# [STATED PROBLEM 1]
Quote the passage of the simple model notebook from "game_model_s.set_training(x,y)" to "print 'Avg Pts', scorer_s.score_model()".
# [STATED PROBLEM 2]
Rename "top-left" to "upper-left" in the records from the start of the records through the line with "6: (560, 187)", including that line, and give back only those lines with nothing else changed. Omit the pictures.

# [READING PASSAGE]
::::

# Simple Model: Version 2
Creates a model with some combined features

In [16]:
#Import packages
import pandas as pd
import numpy as np
import os, sys

#Import other files
raw_path = os.path.join('..', 'data', 'raw')
proc_path = os.path.join('..', 'data', 'processed')
sys.path.append(os.path.join('..', 'src'))
from model.Reg_Model import *
from model.Scoring import *
from sklearn.preprocessing import RobustScaler
from sklearn.feature_selection import SelectKBest

%load_ext autoreload
%autoreload 2

The autoreload extension is already loaded. To reload it, use:
  %reload_ext autoreload


In [17]:
#Read in data
ss_v2 = pd.read_csv(os.path.join(proc_path, 'scoring_set_v2.csv'))

# Reads in data
seeds = pd.read_csv(os.path.join(raw_path, 'TourneySeeds.csv'))
slots = pd.read_csv(os.path.join(raw_path, 'TourneySlots.csv'))
results = pd.read_csv(os.path.join(raw_path, 'TourneyCompactResults.csv'))
features = pd.read_csv(os.path.join(proc_path, 'team_features_v2.csv'))

seeds = seeds[seeds['Season']>2003]
slots = slots[slots['Season']>2003]
results = results[results['Season']>2003]

# Starting model building process

In [18]:
#Preps file for model
x = ss_v2.drop(['Team_A', 'Team_B', 'Outcome'], 1)
                
#drops variables that were used in cluster
x = x.drop(['total_poss_A', 'total_poss_B', 'oeff_A', 'oeff_B', 'deff_A', 'deff_B'], 1)
y = ss_v2['Outcome']

In [4]:
#Creates model
game_model = Reg_Model()
game_model.set_training(x,y)
game_model.calc_model()
print game_model.get_model_type()
print game_model.get_mse()

#Scores in simulated tournament
scorer = Scorer(features)
scorer.set_variables(slots, seeds, results, game_model)
print 'Avg Pts', scorer.score_model()

ridge
127.528385217
Avg Pts 76.6923076923


In [5]:
#Creates model with scaling
game_model_s = Reg_Model()
game_model_s.set_training(x,y)
game_model_s.set_pipeline([('scaler', RobustScaler())], None)
game_model_s.calc_model()
print game_model_s.get_model_type()
print game_model_s.get_mse()

#Scores in simulated tournament
scorer_s = Scorer(features)
scorer_s.set_variables(slots, seeds, results, game_model_s)
print 'Avg Pts', scorer_s.score_model()

ridge
126.384523372
Avg Pts 76.6923076923


In [6]:
#Creates model with feature selection
game_model_f = Reg_Model()

::::

# [EXTRACTED MATERIAL]
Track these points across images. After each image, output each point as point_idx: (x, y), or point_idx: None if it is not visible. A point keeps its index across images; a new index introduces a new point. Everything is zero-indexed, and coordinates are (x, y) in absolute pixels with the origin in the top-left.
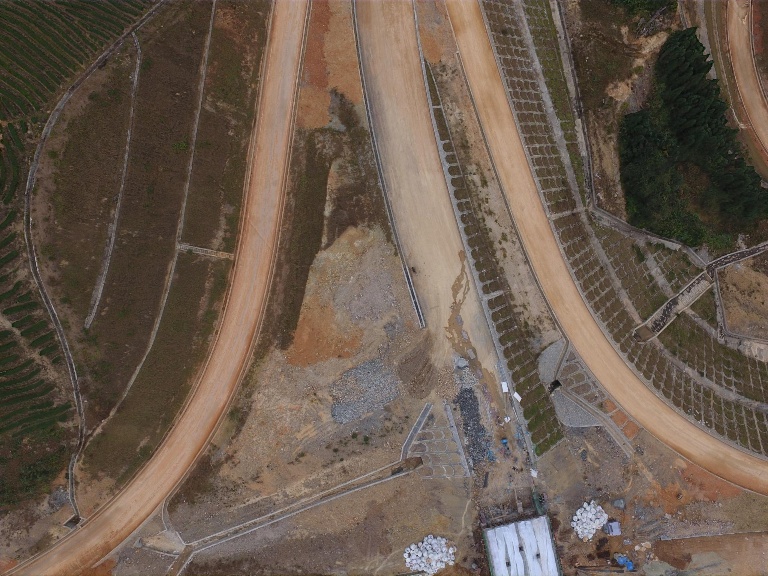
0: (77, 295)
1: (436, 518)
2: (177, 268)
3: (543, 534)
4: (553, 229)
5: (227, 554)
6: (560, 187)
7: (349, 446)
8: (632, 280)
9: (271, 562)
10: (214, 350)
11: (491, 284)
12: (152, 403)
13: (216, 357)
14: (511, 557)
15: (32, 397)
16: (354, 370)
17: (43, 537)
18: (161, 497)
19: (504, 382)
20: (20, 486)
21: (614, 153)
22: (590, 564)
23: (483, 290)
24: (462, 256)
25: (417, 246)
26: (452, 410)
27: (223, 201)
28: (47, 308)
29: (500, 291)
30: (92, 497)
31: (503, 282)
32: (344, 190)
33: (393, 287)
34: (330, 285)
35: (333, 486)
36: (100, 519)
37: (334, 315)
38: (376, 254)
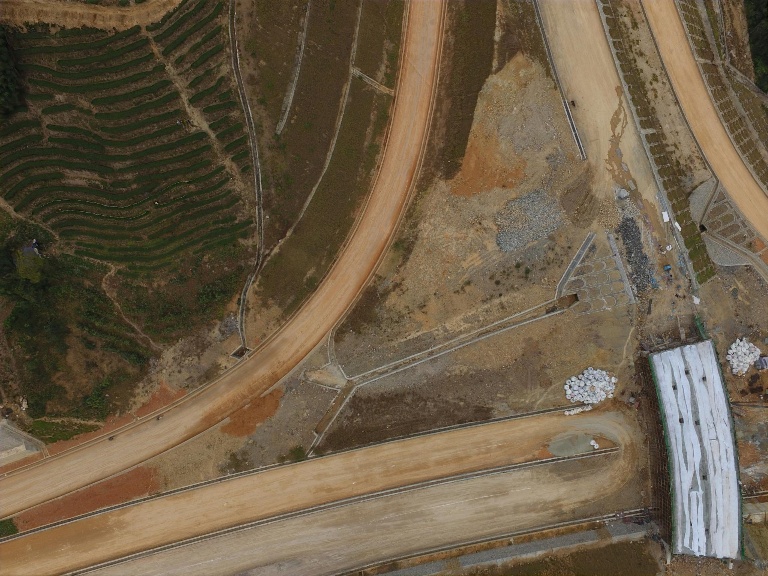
0: (271, 99)
1: (594, 352)
2: (351, 91)
3: (708, 358)
4: (701, 71)
5: (388, 389)
6: (701, 37)
7: (510, 279)
8: (766, 135)
9: (433, 395)
10: (376, 184)
11: (646, 121)
12: (322, 230)
13: (378, 191)
14: (677, 380)
15: (218, 209)
16: (518, 200)
17: (211, 367)
18: (327, 328)
19: (665, 212)
20: (196, 308)
21: (742, 15)
22: (743, 400)
23: (640, 124)
24: (619, 91)
25: (575, 81)
26: (614, 239)
27: (385, 36)
28: (244, 109)
29: (653, 130)
30: (260, 326)
31: (655, 121)
32: (509, 19)
33: (554, 120)
34: (494, 115)
35: (491, 322)
36: (266, 350)
37: (498, 145)
38: (538, 86)
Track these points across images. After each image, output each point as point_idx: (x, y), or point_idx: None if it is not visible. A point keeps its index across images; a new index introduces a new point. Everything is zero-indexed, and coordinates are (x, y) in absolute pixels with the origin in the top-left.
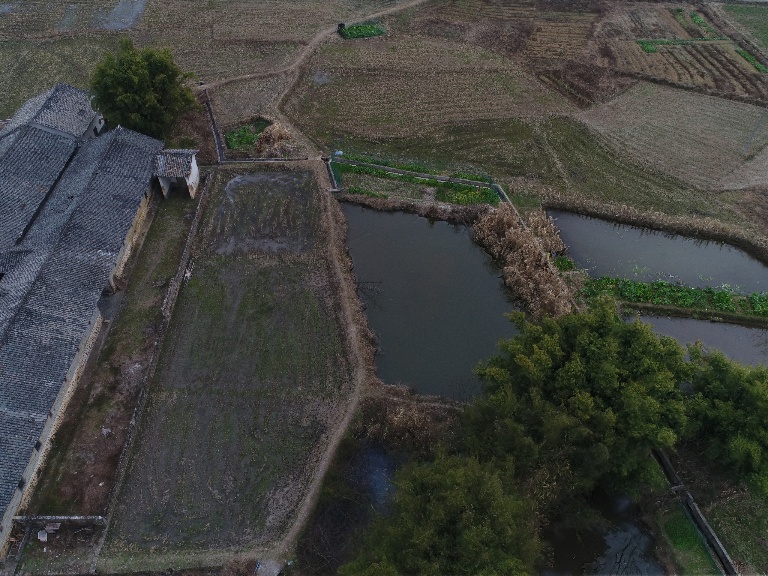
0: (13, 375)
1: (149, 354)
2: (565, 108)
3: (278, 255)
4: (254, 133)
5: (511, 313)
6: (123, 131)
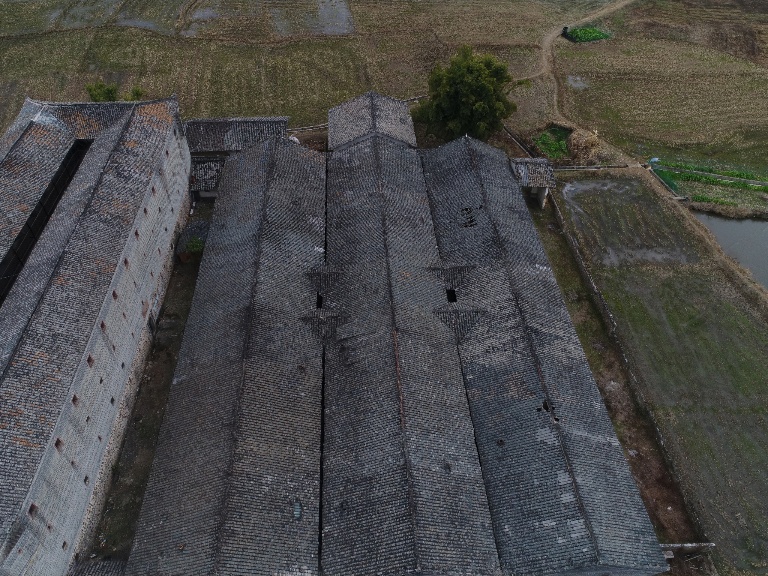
0: (568, 397)
1: (617, 371)
2: None
3: (669, 266)
4: (555, 140)
5: None
6: (472, 140)
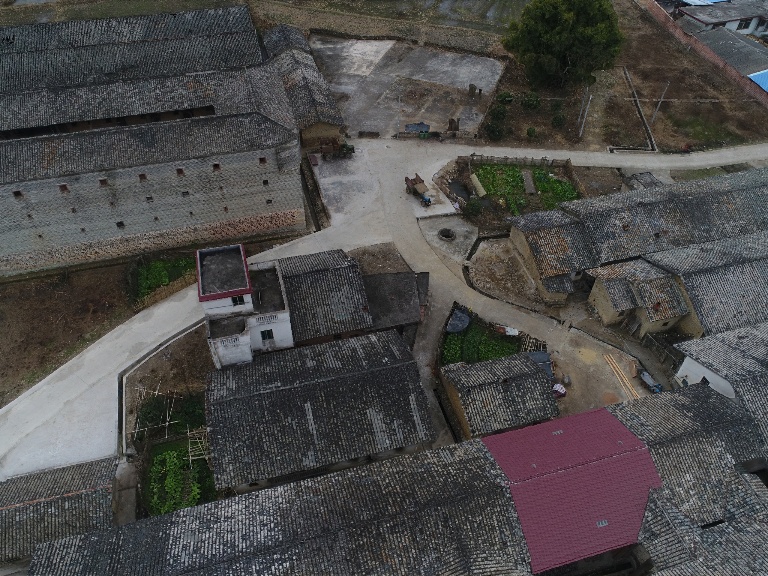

::::

# [EXERCISE RESPONSE 1]
game_model_s.set_training(x,y)
game_model_s.set_pipeline([('scaler', RobustScaler())], None)
game_model_s.calc_model()
print game_model_s.get_model_type()
print game_model_s.get_mse()

#Scores in simulated tournament
scorer_s = Scorer(features)
scorer_s.set_variables(slots, seeds, results, game_model_s)
print 'Avg Pts', scorer_s.score_model()

# [EXERCISE RESPONSE 2]
Track these points across images. After each image, output each point as point_idx: (x, y), or point_idx: None if it is not visible. A point keeps its index across images; a new index introduces a new point. Everything is zero-indexed, and coordinates are (x, y) in absolute pixels with the origin in the upper-left.
0: (77, 295)
1: (436, 518)
2: (177, 268)
3: (543, 534)
4: (553, 229)
5: (227, 554)
6: (560, 187)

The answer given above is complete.